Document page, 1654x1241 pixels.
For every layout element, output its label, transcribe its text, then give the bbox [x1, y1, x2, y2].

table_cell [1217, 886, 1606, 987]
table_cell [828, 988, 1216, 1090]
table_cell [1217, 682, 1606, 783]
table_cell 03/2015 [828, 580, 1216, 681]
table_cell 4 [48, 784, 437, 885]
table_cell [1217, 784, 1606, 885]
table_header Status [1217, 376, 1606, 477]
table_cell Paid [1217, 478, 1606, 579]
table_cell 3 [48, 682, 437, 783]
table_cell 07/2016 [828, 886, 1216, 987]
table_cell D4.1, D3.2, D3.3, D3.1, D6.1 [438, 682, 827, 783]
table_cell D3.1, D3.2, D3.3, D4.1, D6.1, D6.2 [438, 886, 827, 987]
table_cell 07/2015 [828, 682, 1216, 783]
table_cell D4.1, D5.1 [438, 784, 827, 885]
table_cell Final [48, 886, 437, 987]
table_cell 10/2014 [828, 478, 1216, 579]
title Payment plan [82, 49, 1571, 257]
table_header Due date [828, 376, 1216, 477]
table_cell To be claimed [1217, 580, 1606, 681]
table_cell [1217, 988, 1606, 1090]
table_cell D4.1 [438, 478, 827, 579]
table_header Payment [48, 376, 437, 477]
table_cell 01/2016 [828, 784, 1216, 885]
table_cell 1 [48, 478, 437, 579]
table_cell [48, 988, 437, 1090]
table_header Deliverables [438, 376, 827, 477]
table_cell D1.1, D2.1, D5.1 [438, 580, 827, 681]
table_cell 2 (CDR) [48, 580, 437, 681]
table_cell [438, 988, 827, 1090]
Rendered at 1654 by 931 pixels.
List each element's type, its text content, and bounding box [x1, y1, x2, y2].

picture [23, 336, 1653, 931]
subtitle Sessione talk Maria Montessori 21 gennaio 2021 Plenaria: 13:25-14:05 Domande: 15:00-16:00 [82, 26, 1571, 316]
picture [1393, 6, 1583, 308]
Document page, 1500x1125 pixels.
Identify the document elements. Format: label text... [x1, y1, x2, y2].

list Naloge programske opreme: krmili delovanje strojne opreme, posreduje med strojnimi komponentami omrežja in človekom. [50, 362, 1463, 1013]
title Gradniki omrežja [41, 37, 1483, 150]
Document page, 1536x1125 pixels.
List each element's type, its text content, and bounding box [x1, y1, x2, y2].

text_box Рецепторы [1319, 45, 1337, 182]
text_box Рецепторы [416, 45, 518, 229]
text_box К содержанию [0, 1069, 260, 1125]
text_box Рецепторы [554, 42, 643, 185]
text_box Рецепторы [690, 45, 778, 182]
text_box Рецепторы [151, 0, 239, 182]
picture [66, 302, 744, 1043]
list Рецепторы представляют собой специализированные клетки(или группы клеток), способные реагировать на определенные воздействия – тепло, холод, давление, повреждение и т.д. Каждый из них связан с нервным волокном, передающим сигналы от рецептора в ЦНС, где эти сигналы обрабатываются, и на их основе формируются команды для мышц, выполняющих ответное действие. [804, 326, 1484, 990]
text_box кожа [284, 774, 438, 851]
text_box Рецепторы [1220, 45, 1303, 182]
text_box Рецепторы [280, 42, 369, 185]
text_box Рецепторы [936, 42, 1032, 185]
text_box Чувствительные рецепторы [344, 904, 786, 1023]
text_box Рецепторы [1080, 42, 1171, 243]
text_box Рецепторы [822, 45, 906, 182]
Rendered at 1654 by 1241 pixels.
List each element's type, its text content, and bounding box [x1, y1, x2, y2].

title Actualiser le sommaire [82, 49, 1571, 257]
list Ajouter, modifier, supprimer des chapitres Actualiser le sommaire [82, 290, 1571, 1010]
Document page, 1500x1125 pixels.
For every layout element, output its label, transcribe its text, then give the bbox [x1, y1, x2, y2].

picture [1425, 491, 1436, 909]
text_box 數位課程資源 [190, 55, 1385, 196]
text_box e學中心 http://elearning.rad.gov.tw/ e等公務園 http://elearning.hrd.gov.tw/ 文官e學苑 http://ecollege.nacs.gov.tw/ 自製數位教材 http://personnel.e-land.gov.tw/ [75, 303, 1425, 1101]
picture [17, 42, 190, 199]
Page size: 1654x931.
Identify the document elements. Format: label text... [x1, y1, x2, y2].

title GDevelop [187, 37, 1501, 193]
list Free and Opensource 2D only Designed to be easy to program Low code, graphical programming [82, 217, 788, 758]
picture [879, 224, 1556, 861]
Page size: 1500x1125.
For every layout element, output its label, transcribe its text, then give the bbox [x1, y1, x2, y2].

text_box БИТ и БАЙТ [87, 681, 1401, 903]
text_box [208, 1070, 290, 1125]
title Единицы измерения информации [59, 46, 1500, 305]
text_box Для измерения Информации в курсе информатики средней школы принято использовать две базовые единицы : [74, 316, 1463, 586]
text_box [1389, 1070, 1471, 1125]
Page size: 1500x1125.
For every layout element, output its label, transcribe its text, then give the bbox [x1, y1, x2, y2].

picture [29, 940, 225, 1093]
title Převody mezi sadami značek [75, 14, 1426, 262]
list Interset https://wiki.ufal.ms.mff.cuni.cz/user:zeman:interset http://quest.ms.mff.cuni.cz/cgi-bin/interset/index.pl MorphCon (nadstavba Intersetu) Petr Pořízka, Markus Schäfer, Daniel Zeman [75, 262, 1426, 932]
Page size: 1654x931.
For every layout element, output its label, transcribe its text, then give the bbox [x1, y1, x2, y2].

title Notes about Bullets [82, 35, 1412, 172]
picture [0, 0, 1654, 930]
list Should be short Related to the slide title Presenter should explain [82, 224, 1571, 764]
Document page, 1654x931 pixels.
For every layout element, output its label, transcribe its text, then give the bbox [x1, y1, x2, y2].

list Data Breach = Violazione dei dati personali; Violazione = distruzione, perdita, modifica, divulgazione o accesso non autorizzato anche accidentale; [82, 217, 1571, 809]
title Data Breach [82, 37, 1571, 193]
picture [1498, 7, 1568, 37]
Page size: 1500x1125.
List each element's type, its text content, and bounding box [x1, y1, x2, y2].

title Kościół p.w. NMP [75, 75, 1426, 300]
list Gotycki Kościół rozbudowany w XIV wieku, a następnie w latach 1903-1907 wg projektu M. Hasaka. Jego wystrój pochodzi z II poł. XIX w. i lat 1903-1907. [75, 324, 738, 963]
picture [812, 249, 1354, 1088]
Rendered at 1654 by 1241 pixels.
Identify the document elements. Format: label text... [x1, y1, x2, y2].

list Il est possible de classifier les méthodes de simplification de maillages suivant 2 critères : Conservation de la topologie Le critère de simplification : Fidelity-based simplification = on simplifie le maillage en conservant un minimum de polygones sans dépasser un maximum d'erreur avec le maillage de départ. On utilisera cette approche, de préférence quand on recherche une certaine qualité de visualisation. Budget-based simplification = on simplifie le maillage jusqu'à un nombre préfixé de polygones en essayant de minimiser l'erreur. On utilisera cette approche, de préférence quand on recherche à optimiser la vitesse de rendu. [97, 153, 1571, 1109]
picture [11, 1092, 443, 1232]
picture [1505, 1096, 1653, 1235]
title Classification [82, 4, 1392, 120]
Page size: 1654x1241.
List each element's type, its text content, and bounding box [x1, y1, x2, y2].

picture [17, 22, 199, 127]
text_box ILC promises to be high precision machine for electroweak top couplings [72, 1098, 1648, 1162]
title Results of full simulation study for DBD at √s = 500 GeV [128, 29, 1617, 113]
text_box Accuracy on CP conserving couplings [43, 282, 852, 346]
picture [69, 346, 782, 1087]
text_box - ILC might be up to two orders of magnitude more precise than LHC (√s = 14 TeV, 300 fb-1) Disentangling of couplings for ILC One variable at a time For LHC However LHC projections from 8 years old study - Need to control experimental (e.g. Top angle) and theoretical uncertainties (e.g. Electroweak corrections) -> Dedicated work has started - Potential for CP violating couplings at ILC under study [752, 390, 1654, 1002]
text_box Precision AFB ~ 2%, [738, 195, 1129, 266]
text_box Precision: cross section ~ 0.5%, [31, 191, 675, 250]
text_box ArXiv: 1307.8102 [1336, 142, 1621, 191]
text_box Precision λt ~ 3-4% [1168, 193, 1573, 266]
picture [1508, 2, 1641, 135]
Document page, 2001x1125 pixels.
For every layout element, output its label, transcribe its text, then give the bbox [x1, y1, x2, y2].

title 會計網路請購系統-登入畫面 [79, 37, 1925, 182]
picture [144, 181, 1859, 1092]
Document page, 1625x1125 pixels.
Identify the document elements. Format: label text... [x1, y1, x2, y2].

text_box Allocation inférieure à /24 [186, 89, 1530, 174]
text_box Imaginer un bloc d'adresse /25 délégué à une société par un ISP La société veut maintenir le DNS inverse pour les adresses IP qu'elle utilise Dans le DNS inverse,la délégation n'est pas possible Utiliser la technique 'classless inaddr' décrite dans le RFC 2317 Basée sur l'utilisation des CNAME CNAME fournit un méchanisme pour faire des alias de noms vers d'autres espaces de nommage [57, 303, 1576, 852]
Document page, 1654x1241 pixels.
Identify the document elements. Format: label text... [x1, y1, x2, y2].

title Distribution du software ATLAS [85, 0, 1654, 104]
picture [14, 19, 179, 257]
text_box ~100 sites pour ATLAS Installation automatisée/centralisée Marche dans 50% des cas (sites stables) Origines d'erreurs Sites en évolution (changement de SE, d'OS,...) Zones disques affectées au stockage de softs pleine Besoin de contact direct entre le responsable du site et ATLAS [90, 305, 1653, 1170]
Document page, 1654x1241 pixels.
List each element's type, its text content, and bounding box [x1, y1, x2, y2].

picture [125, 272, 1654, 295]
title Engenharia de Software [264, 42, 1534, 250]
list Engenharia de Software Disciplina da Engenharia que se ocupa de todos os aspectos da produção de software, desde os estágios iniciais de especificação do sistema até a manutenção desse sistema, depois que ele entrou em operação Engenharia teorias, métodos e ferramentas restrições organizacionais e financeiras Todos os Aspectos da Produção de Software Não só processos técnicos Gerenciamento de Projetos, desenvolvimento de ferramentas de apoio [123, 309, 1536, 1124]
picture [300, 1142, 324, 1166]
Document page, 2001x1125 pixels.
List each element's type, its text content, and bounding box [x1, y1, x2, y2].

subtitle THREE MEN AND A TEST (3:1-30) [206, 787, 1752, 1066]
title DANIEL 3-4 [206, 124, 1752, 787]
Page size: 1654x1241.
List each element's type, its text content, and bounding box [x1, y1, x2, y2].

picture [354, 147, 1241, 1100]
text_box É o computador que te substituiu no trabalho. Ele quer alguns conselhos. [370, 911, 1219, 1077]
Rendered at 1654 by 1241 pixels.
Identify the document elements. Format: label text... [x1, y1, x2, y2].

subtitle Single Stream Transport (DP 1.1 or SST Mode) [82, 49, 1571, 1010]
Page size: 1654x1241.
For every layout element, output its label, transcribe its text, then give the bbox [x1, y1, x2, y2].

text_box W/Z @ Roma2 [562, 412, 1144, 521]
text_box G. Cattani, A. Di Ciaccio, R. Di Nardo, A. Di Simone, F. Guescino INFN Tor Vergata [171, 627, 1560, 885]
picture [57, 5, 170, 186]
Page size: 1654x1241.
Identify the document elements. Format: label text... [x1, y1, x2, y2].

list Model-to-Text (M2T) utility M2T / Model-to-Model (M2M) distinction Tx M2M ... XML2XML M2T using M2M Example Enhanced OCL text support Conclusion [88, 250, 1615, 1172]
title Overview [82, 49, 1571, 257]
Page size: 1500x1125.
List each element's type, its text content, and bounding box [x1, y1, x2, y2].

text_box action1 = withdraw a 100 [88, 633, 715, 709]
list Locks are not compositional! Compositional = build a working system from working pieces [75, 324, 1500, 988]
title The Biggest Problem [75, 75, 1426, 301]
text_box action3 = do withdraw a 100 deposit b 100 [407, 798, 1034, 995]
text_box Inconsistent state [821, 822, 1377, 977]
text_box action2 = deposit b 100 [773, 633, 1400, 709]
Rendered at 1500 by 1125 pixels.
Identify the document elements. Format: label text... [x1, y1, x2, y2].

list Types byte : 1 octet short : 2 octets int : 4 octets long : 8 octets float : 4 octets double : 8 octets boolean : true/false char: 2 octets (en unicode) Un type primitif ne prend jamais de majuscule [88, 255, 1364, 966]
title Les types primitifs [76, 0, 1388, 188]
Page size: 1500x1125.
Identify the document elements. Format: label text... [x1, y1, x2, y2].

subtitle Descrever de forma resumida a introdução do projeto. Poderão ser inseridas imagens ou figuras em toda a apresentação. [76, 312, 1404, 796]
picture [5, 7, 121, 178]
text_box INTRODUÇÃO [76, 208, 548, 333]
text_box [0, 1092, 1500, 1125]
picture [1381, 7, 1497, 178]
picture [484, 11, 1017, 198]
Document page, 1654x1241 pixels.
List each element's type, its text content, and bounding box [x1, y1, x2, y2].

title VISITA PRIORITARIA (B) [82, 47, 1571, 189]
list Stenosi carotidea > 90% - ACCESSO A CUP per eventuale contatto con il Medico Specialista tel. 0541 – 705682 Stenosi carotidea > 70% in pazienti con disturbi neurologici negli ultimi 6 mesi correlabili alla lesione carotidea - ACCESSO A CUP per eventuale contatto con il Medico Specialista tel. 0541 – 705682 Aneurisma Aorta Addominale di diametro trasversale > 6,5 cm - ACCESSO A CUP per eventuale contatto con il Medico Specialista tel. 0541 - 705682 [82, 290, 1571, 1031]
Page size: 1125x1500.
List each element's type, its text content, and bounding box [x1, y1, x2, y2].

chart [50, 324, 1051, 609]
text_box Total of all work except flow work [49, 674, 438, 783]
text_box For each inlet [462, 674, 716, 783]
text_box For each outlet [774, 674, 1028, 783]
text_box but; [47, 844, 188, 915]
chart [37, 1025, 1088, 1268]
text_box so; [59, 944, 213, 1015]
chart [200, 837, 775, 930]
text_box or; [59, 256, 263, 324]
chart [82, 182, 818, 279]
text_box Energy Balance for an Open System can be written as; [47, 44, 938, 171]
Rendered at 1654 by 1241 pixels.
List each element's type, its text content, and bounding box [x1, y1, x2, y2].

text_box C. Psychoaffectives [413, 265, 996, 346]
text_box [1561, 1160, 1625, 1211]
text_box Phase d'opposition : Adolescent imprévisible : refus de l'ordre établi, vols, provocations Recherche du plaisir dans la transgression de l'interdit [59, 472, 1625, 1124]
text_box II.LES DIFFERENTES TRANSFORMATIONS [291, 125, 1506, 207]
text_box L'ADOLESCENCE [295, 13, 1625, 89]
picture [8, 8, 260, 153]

● ● ● ● ● ● ●

Written request:
Rewrite the records from the start through the line containing "table_cell [438, 988, 827, 1090]", including both ends, as a two-column CSV with the columns instruction and output. Give one row per record, with its text and its answer each in a single quoted field and line breaks turned into spaces.

Full solution:
instruction,output
"Document page, 1654x1241 pixels. For every layout element, output its label, transcribe its text, then give the bbox [x1, y1, x2, y2].","table_cell [1217, 886, 1606, 987] table_cell [828, 988, 1216, 1090] table_cell [1217, 682, 1606, 783] table_cell 03/2015 [828, 580, 1216, 681] table_cell 4 [48, 784, 437, 885] table_cell [1217, 784, 1606, 885] table_header Status [1217, 376, 1606, 477] table_cell Paid [1217, 478, 1606, 579] table_cell 3 [48, 682, 437, 783] table_cell 07/2016 [828, 886, 1216, 987] table_cell D4.1, D3.2, D3.3, D3.1, D6.1 [438, 682, 827, 783] table_cell D3.1, D3.2, D3.3, D4.1, D6.1, D6.2 [438, 886, 827, 987] table_cell 07/2015 [828, 682, 1216, 783] table_cell D4.1, D5.1 [438, 784, 827, 885] table_cell Final [48, 886, 437, 987] table_cell 10/2014 [828, 478, 1216, 579] title Payment plan [82, 49, 1571, 257] table_header Due date [828, 376, 1216, 477] table_cell To be claimed [1217, 580, 1606, 681] table_cell [1217, 988, 1606, 1090] table_cell D4.1 [438, 478, 827, 579] table_header Payment [48, 376, 437, 477] table_cell 01/2016 [828, 784, 1216, 885] table_cell 1 [48, 478, 437, 579] table_cell [48, 988, 437, 1090] table_header Deliverables [438, 376, 827, 477] table_cell D1.1, D2.1, D5.1 [438, 580, 827, 681] table_cell 2 (CDR) [48, 580, 437, 681] table_cell [438, 988, 827, 1090]"